Don't jump unless you know where and how to land. Land on both skis and keep your knees flexed
(reference: Ettlinger CF, Johnson RJ and Shealy JE, American Journal of Sports Medicine 1995; 23(5): 531-537)
Finally, you may be asking yourself if a knee brace is something you need to prevent a knee injury. Since we are a brace company, our nature would be to say "absolutely yes". However, you may be shocked to know that we want to be as honest as possible when answering this question. The following page offers some research indicating that a DonJoy Legend Knee Brace or similar type such as the DonJoy eXtreme Armor Action Knee Brace has provided protection of the ACL. We want you to be the skeptic and research this yourself: learn more about research on the DonJoy Legend. Also, be sure to consider the Ossur CTi OTS Pro Sport knee brace.
Fractures (clavicle, wrist, ankle, tibia, femur, spine)
Luckily, modern engineering advances in ski equipment has reduced the incidence of lower extremity fractures. However, the popularity of snowboarding has caused a slight increase in upper extremity fractures. Most of the lower extremity injuries (usually the tibia or leg) are due to a twisting injury of the leg and a failure of the binding to release. Proper settings for your bindings and frequent inspection of your equipment by a professional will help prevent these injuries. Upper extremity injuries are more common with snowboarders falling forward onto an outstretched wrist or directly onto the shoulder. Staying within your limits of skill and using wrist guards may help prevent these injuries. The most common injury of the upper extremity for downhill skiers occurs at the thumb and is sometimes referred to as "skier's thumb". This injury is caused by a force applied directly to the inside (ulnar) portion of the thumb. The force can cause the ligament to rupture and cause disabling pain when attempting to grip or lift items. This can be a serious injury if not recognized early and treated appropriately. With previous and personal experience with this injury, it is highly suggested that stress x-rays be taken of your thumb if you suspect this injury. Prevention of skier's thumb has been theorized to occur from improper grasping of the pole strap. It is suggested not to wrap your straps around your wrist or to use a clip on type of strap to the glove to prevent this injury.

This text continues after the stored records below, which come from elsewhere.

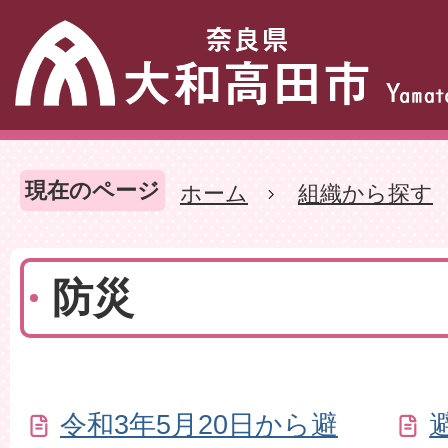
現在のページ
ホーム
組織から探す
防災
令和3年5月20日から避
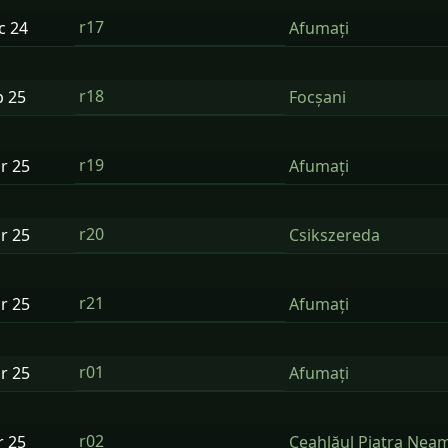
r17
ec
24
Afumați
r18
b
25
Focșani
r19
ar
25
Afumați
r20
ar
25
Csikszereda
r21
ar
25
Afumați
r01
ar
25
Afumați
r02
r
25
Ceahlăul Piatra Nea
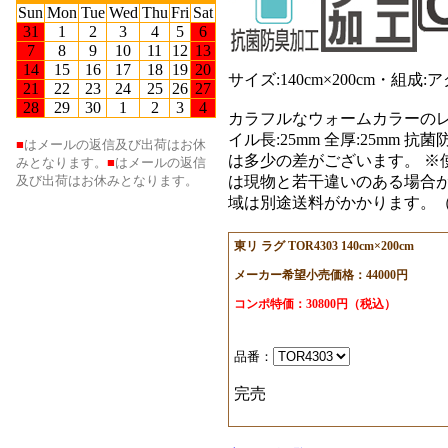
サイズ:140cm×200cm・
カラフルなウォームカラーのレトロ
イル長:25mm 全厚:25mm
は多少の差がございます。 ※
は現物と若干違いのある場合が
域は別途送料がかかります。（旧
東リ ラグ TOR4303 140cm×200cm
メーカー希望小売価格：44000円
コンポ特価：30800円（税込）
品番：
完売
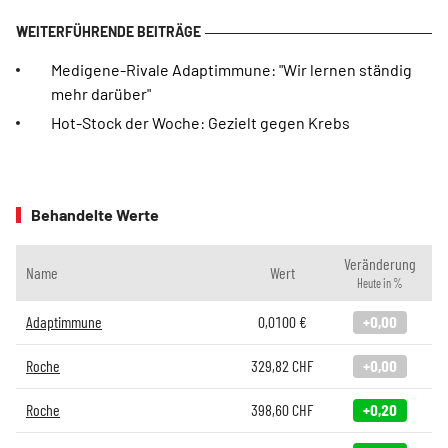
Medigene-Rivale Adaptimmune: "Wir lernen ständig
mehr darüber"
Hot-Stock der Woche: Gezielt gegen Krebs
Behandelte Werte
Veränderung
Name
Wert
Heute in %
Adaptimmune
0,0100
€
+0,00
Roche
329,82
CHF
+0,00
Roche
398,60
CHF
+0,20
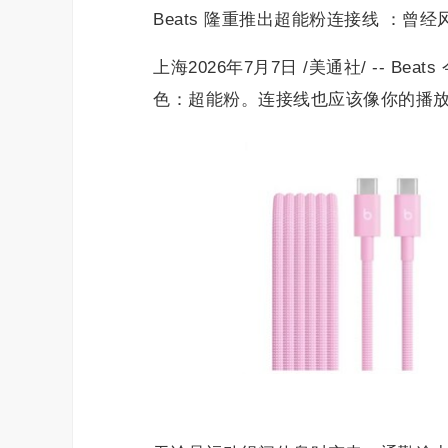
Beats 隆重推出超能粉连接线 ：
上海2026年7月7日 /美通社/ -- 
色：超能粉。连接线也应该像你的播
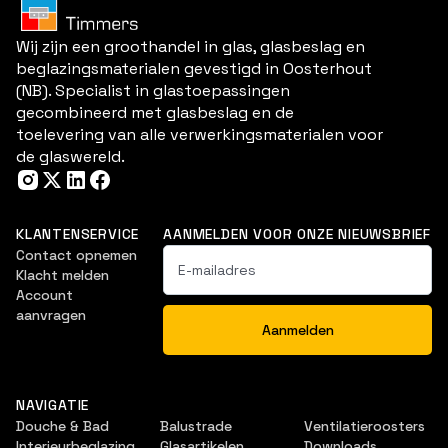
Wij zijn een groothandel in glas, glasbeslag en
beglazingsmaterialen gevestigd in Oosterhout
(NB). Specialist in glastoepassingen
gecombineerd met glasbeslag en de
toelevering van alle verwerkingsmaterialen voor
de glaswereld.
KLANTENSERVICE
AANMELDEN VOOR ONZE NIEUWSBRIEF
Contact opnemen
Klacht melden
Account
aanvragen
NAVIGATIE
Douche & Bad
Balustrade
Ventilatieroosters
Interieurbeglazing
Glasartikelen
Downloads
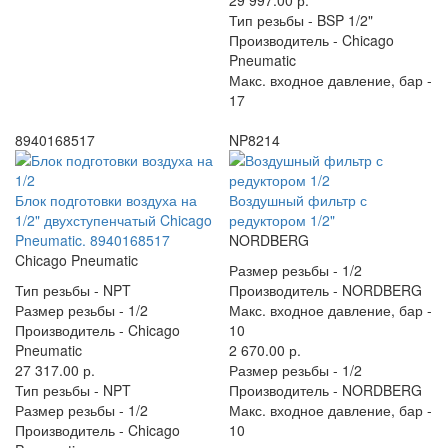
29 997.00 р.
Тип резьбы -
BSP 1/2"
Производитель -
Chicago
Pneumatic
Макс. входное давление, бар -
17
8940168517
NP8214
Блок подготовки воздуха на
Воздушный фильтр с
1/2" двухступенчатый Chicago
редуктором 1/2"
Pneumatic. 8940168517
NORDBERG
Chicago Pneumatic
Размер резьбы -
1/2
Тип резьбы -
NPT
Производитель -
NORDBERG
Размер резьбы -
1/2
Макс. входное давление, бар -
Производитель -
Chicago
10
Pneumatic
2 670.00 р.
27 317.00 р.
Размер резьбы -
1/2
Тип резьбы -
NPT
Производитель -
NORDBERG
Размер резьбы -
1/2
Макс. входное давление, бар -
Производитель -
Chicago
10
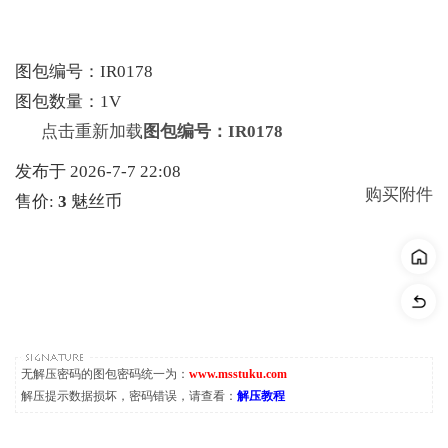
图包编号：IR0178
图包数量：1V
点击重新加载
图包编号：IR0178
发布于 2026-7-7 22:08
购买附件
售价:
3
魅丝币
无解压密码的图包密码统一为：
www.msstuku.com
解压提示数据损坏，密码错误，请查看：
解压教程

Finally, general guidelines to have a safe and enjoyable ski vacation include:
Don't ski when you're tired. We can't tell you how often we see skiers get injured on the "last run of the day". The mountain will still be there tomorrow, next month, or next year.
Keep an eye on the terrain. Look out for grass, rocks, ice, or different density snow.
Keep an eye on the other skiers/snowboarders. Often, the out-of-control skier beside you can cause you more harm than can the slope you're descending.
Know your limitations. Make sure you are able to master lesser slopes before trying that black diamond. Consider getting lessons to be sure. Don't let your friends "persuade" you into something you do not feel comfortable doing.
Think twice about drinking alcohol when you ski. Your reflexes will be slowed, and your muscles will fatigue more easily.